What follows is often a quieter, more insidious form of exclusion. The parental home, which should function as a place of stability, becomes a space of negotiation. Her presence is accommodated, but not always embraced. Decisions about her life are discussed in terms of practicality and reputation. Whispered conversations between elders point to the fact that she might have done something gravely wrong. The urgency to restore normalcy often translates into pressure - sometimes subtle, sometimes explicit - to move on quickly, to remarry, to minimise disruption. The underlying concern is less about her autonomy and more about closing an uncomfortable chapter. After all, "pati is parmeshwar", and in that framework, she is seen as having 'failed' him.

This approach does not reflect strength or tradition; it reflects a lack of moral clarity. It allows society to avoid confronting the fact that marriages can fail for reasons that have nothing to do with a woman's willingness to endure. It avoids acknowledging that in many cases, leaving is not a failure but a necessary assertion of self-respect.

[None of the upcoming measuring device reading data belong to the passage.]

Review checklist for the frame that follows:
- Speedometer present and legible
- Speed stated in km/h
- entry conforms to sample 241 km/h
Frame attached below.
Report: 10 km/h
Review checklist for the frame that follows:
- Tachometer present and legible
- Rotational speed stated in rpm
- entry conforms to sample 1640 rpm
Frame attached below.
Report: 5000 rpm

By refusing to engage with these realities, families end up reinforcing the very stigma they claim to regret.

The contrast with how men are treated in similar circumstances is telling. A man who exits a marriage is rarely subjected to the same level of scrutiny. His social standing remains largely intact, his choices are not dissected with the same intensity, and his future is not framed as a problem to be resolved. This asymmetry is not incidental; it is built into the way we assign responsibility and blame.

Against this backdrop, the judge's decision carries weight. By choosing to celebrate his daughter's return, he has rejected the premise that her status has diminished. He has made it clear that her place in the family is not conditional on marital success. More importantly, he has demonstrated that acceptance need not be quiet or reluctant; it can be visible, deliberate and unambiguous.

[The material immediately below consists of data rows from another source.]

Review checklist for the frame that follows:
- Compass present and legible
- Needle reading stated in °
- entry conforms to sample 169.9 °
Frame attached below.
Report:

What makes this significant is not just the gesture itself, but the contrast it creates. It exposes how far most families are from offering the same level of clarity and support. It highlights the gap between what we claim to value - family, dignity, unconditional support - and how we actually behave when those values are tested.

If this incident feels unusual, it is because the baseline remains unchanged. Too many families still measure a daughter's worth through the lens of marriage. Too many still prioritise social comfort over personal dignity. And too many continue to treat a woman's return not as a moment that calls for support, but as a situation that must be managed.

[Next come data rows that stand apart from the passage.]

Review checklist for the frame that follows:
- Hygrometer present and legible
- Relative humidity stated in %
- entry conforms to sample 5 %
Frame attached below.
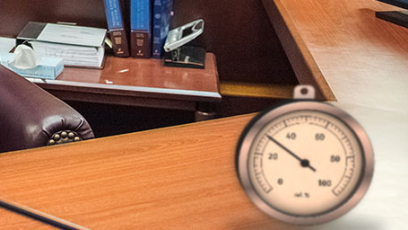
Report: 30 %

The lesson from Meerut is not complicated; it is simply inconvenient. It demands that families choose their daughters over social approval, replace judgement with understanding, and accept that dignity does not diminish with the end of a marriage. Until that becomes routine rather than exceptional, such stories will continue to stand out - not because they are extraordinary, but because they remain rare. How many of us would do the same - even without the band-baaja, at least with open arms?